**Assignment**
Reproduce the lines below verbatim, leaving out the pictures.
** Stored data follows **
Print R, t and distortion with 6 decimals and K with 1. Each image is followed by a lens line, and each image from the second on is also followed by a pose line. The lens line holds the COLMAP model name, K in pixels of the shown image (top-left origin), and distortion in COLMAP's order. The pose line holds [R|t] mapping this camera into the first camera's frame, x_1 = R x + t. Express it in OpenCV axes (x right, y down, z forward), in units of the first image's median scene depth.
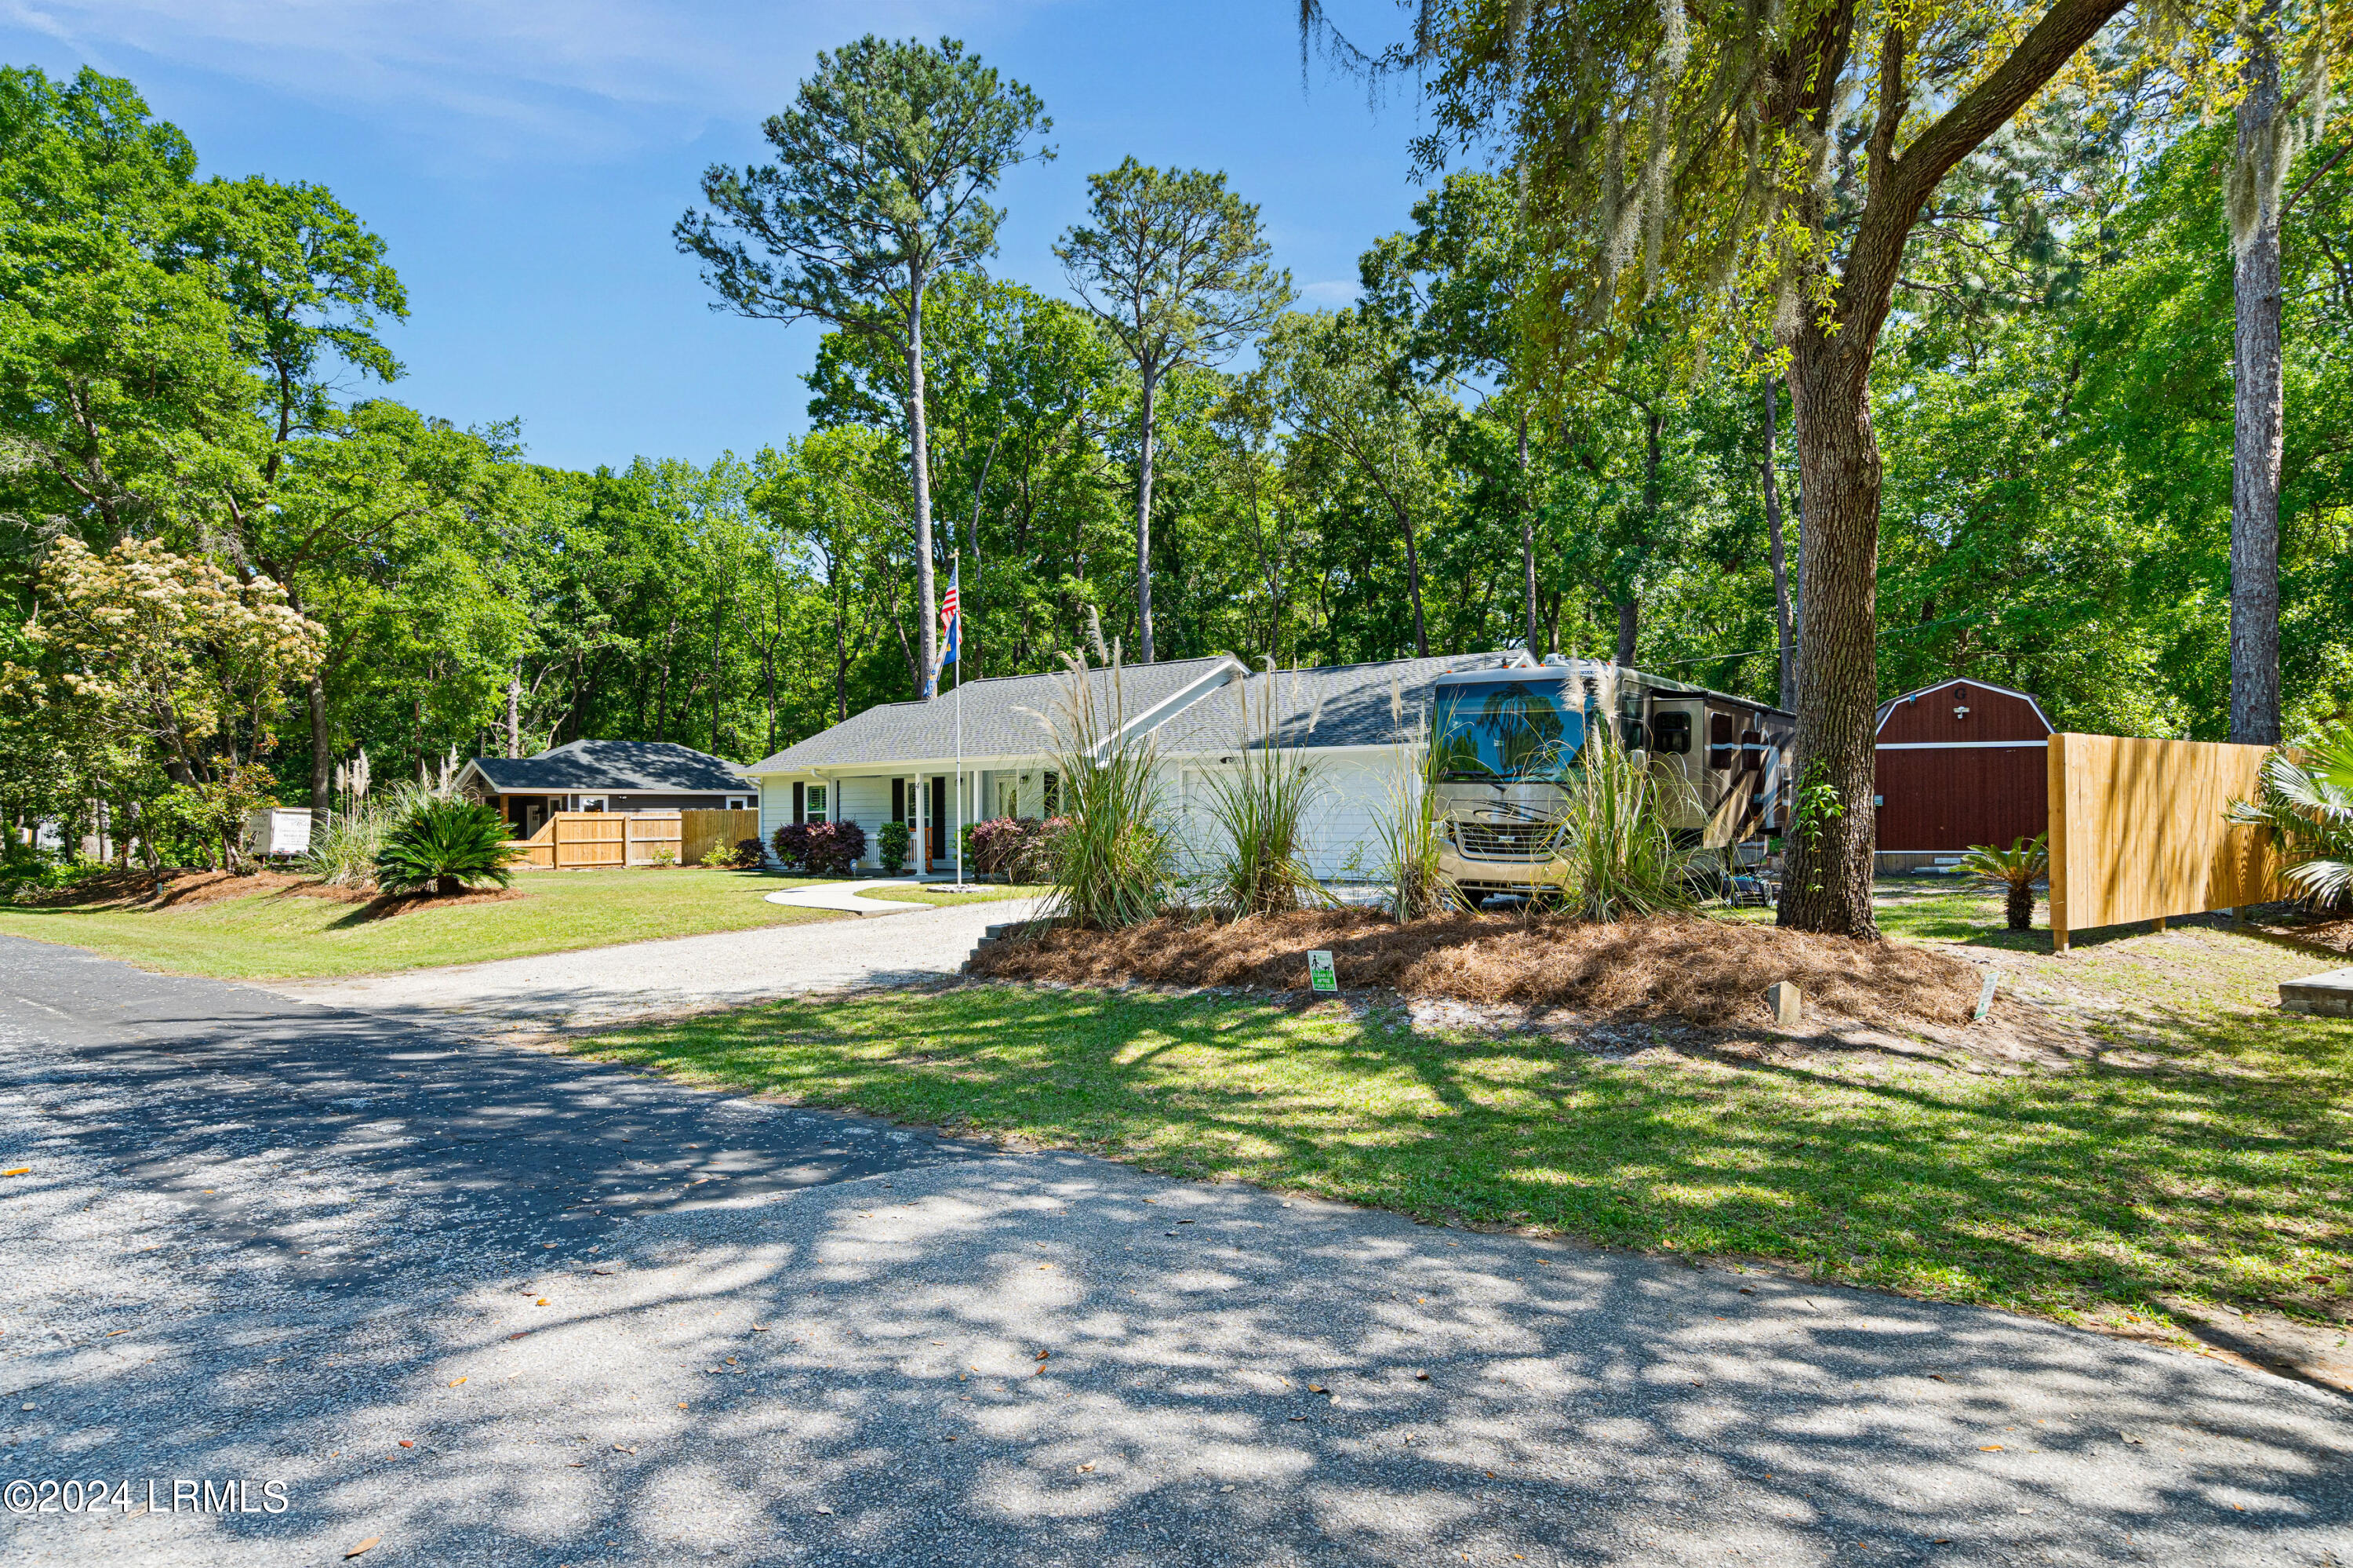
lens RADIAL K [[1289.0, 0, 1176.5], [0, 1289.0, 784.0], [0, 0, 1]] dist [-0.001060, -0.000680]
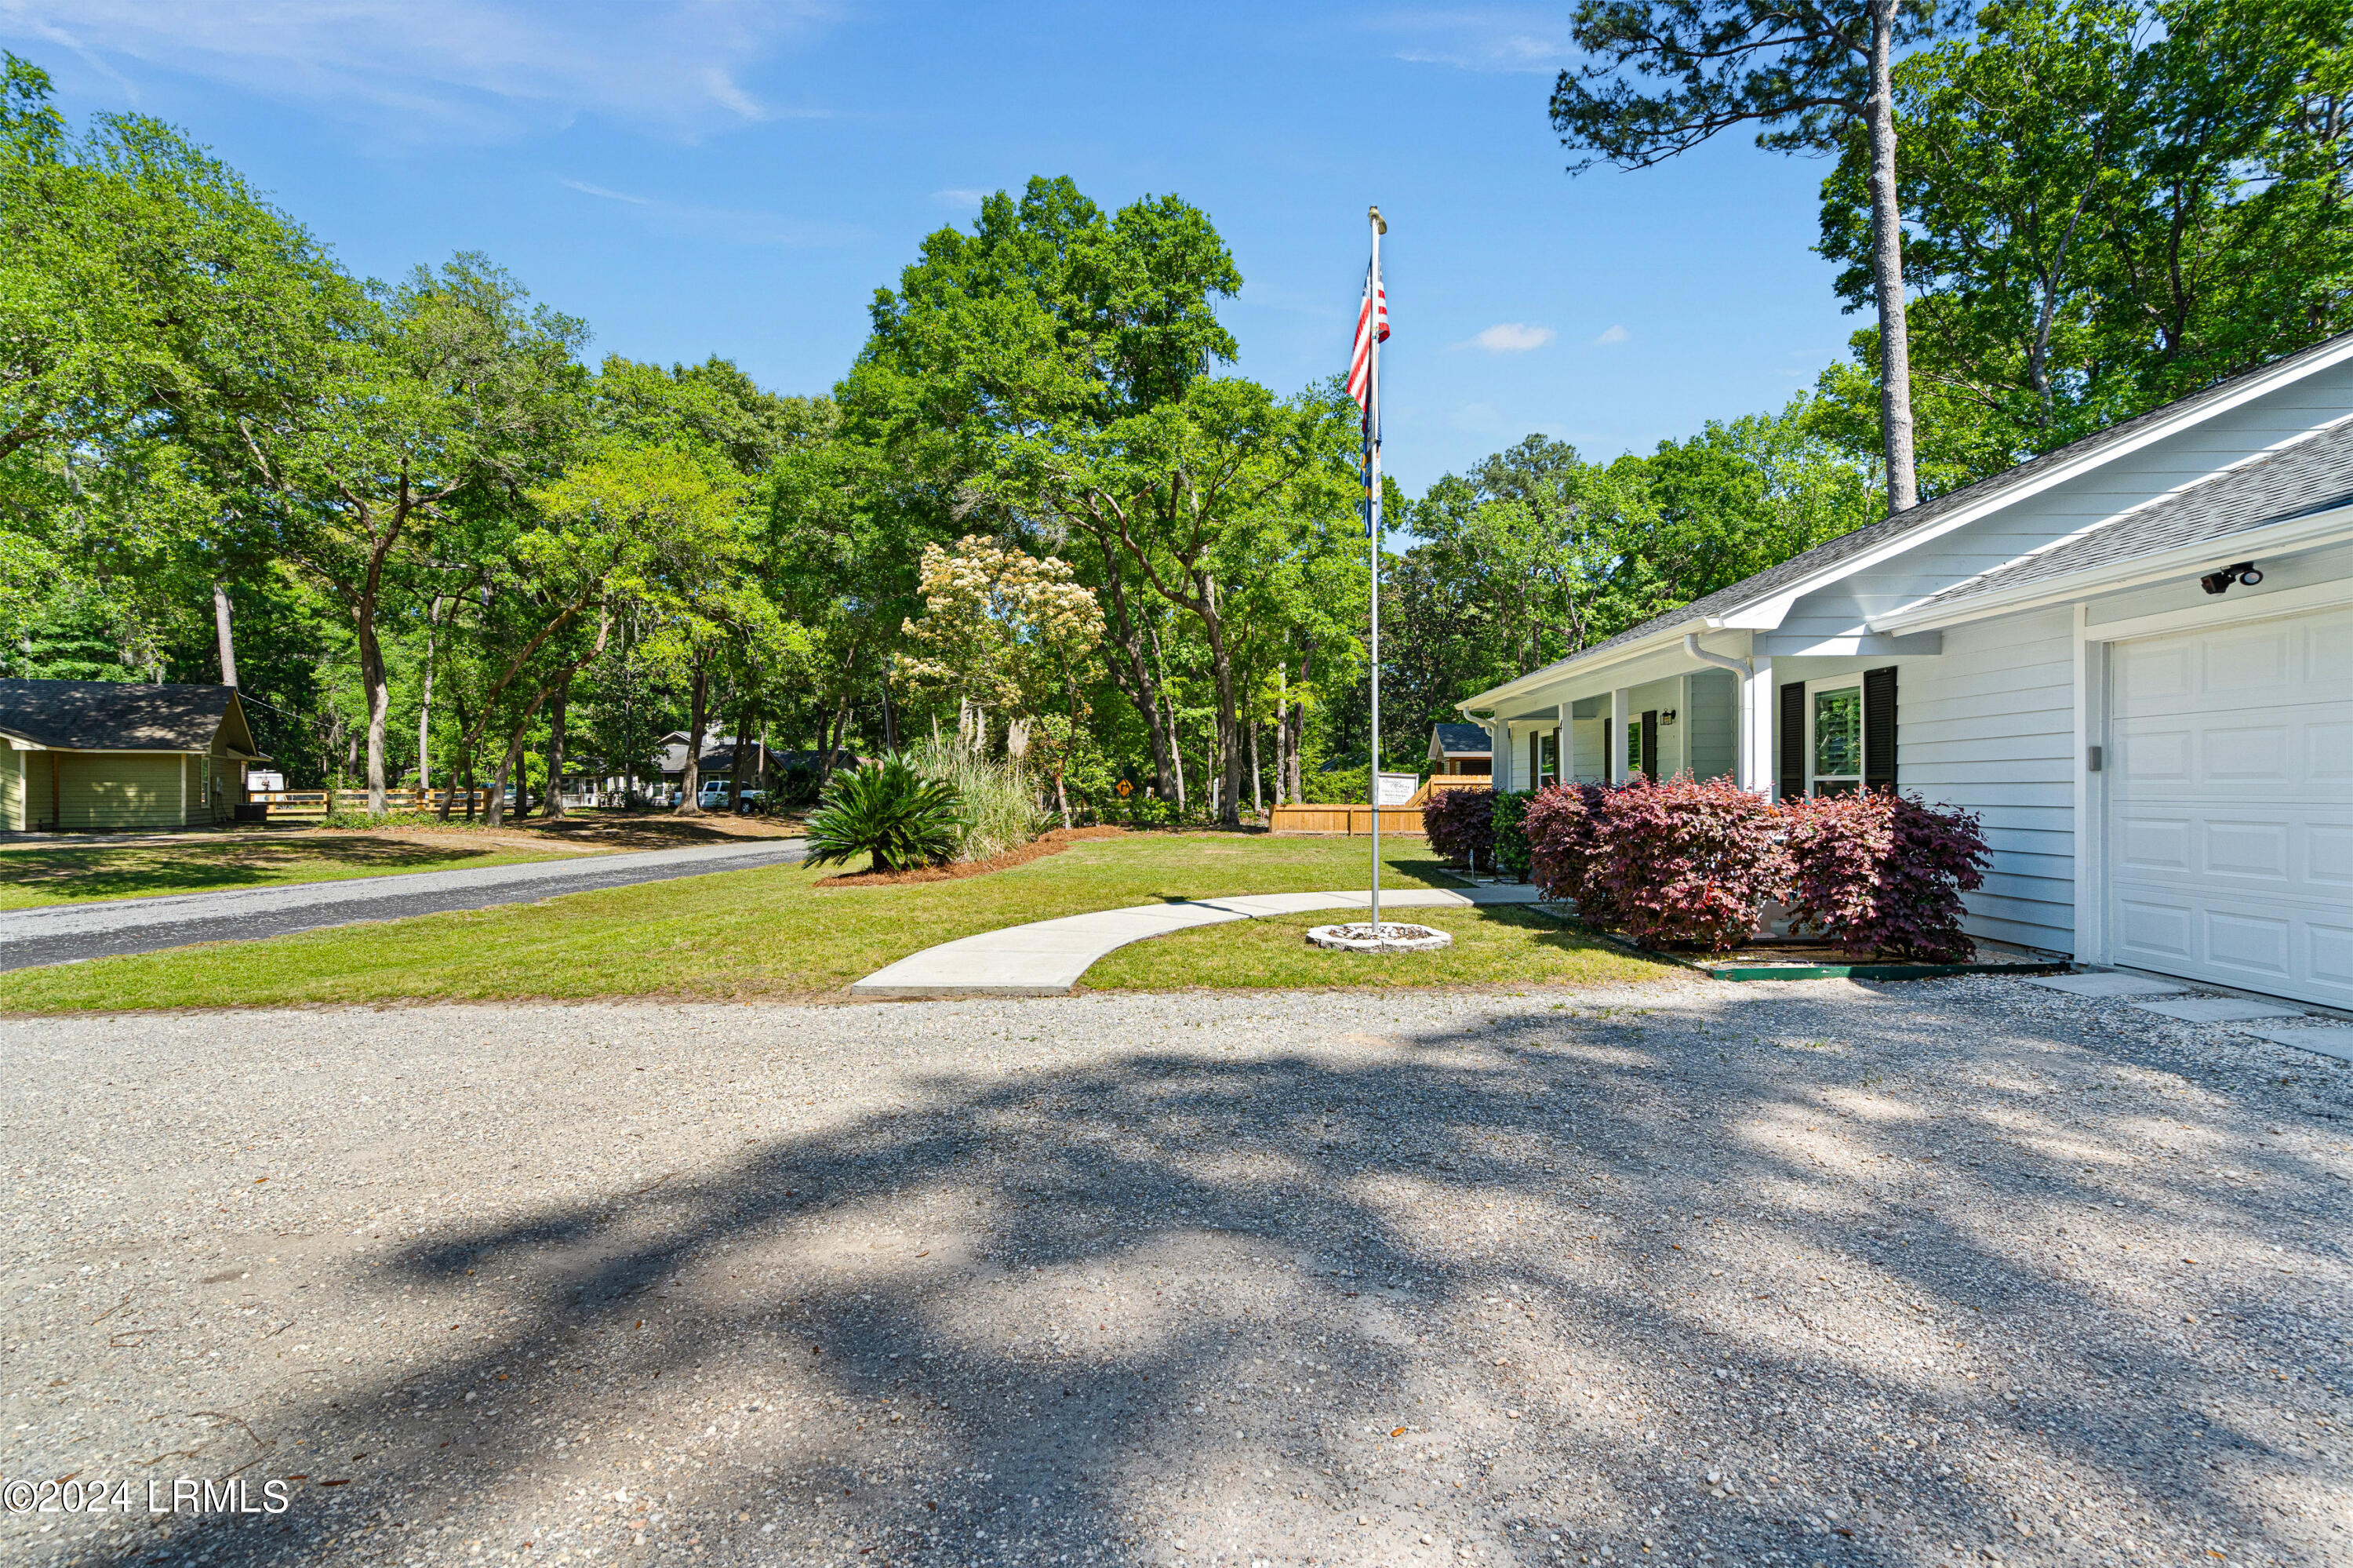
lens RADIAL K [[1056.6, 0, 1176.5], [0, 1056.6, 784.0], [0, 0, 1]] dist [-0.001126, 0.004242]
pose [[0.557046, 0.009658, -0.830426, 0.078487], [0.012333, 0.999726, 0.019900, 0.013289], [0.830390, -0.021327, 0.556774, 0.477933]]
** End of Stored data **
**Solution to this exercise**
Print R, t and distortion with 6 decimals and K with 1. Each image is followed by a lens line, and each image from the second on is also followed by a pose line. The lens line holds the COLMAP model name, K in pixels of the shown image (top-left origin), and distortion in COLMAP's order. The pose line holds [R|t] mapping this camera into the first camera's frame, x_1 = R x + t. Express it in OpenCV axes (x right, y down, z forward), in units of the first image's median scene depth.
lens RADIAL K [[1289.0, 0, 1176.5], [0, 1289.0, 784.0], [0, 0, 1]] dist [-0.001060, -0.000680]
lens RADIAL K [[1056.6, 0, 1176.5], [0, 1056.6, 784.0], [0, 0, 1]] dist [-0.001126, 0.004242]
pose [[0.557046, 0.009658, -0.830426, 0.078487], [0.012333, 0.999726, 0.019900, 0.013289], [0.830390, -0.021327, 0.556774, 0.477933]]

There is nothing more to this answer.